The bank did say that it expects improvement in the second half, but it depends on “no change in macroeconomic forecasts”, or rather no adverse change. As this column has previously discussed, economic forecasts have to be taken with a much larger than usual pinch of salt these days. So perhaps this should be filed under hopes rather than expectations.
It’s worth reflecting on some more numbers Barclays trotted out to demonstrate that it’s a good corporate citizen and doughty supporter of the UK economy.
The bank handed out some 600,000 payment holidays, 121,000 of which apply to people’s mortgages, over the first half of the year. That, of course, leads to the inevitable question: what happens when they end, especially if that’s slap bang in the middle of the second wave Boris Johnson has belatedly started to warn about?
Barclays has also pumped out £22bn of “Covid-19 support for UK businesses”, which is easier to stomach for its investors because a substantial chunk of said support is government backed and will be added to the national debt if it goes bad. Potentially quite a lot of it will do so.

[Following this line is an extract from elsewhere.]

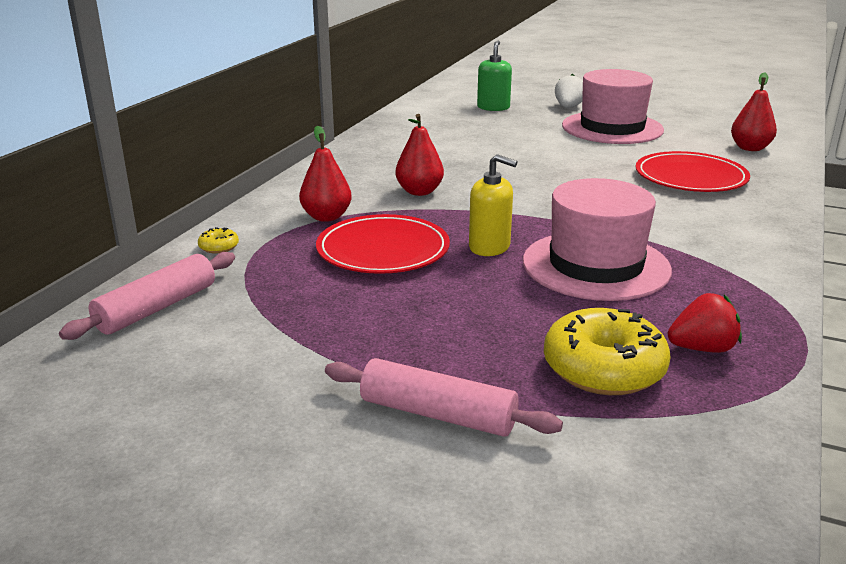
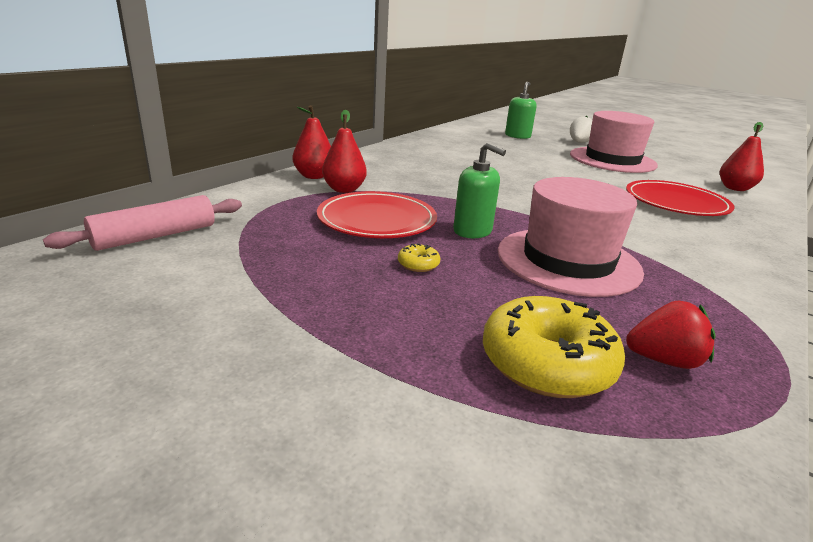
camera: 10 degrees right, 0 degrees up
(219, 247) = (242, 198): yellow donut -> yellow donut (418, 264)
(419, 192) = (431, 182): red pear -> red pear (314, 176)
(438, 414) = (346, 381): pink rolling pin -> none
(489, 247) = (472, 231): yellow soap dispenser -> green soap dispenser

But it wasn’t all bad news for Barclays investors, and that means it wasn’t all bad for taxpayers because make no mistake this is a systemically important bank that’s too big to fail.
The Bank of England’s demand that its charges suspend dividends helped push Barclays’ core tier one capital ratio up to 14.2 per cent against a target of 13.5 per cent and a minimum requirement of 11.2 per cent.
That matters, given the choppy waters Barclays is sailing through. It means the boat should remain on a more or less even keel.
Profits fell by more than half (58 per cent). But even with all that bad debt, and in the midst of a rotten economy with interest rates at record lows, the bank still made a shade under £1.3bn.
Once again it was the investment bank that put the wind in Barclays sales. The coronavirus has infected the markets and volatility is its chief symptom. This drove a 63 per cent rise in trading revenues. Total income at the corporate and investment bank jumped 31 per cent and profits topped £2bn.
The bonus boys on the trading floor rolling in money while a pandemic rages isn’t a terribly palatable dish. What might make it taste better is that it should keep this institution strong enough to lend into the British economy, which will be desperately needed, especially as government support is withdrawn.
The record of outgoing CEO Jes Staley’s is a decidedly mixed one. Personal scandals have dogged his tenure, notably his relationship with disgraced financier Jeffrey Epstein and an earlier attempt to unmask a whistleblower. The bank also continues to take heat for backing fossil fuels, and on this it must do better. There are no excuses.
That said, Staley’s decision to stand firm against activist investor Ed Bramson’s demand that he downside or ditch Barclays Investment Bank looks better with every set of results the bank releases. Its shareholders have cause to thank him for that – and it might go beyond shareholders, depending on how the current crisis plays out.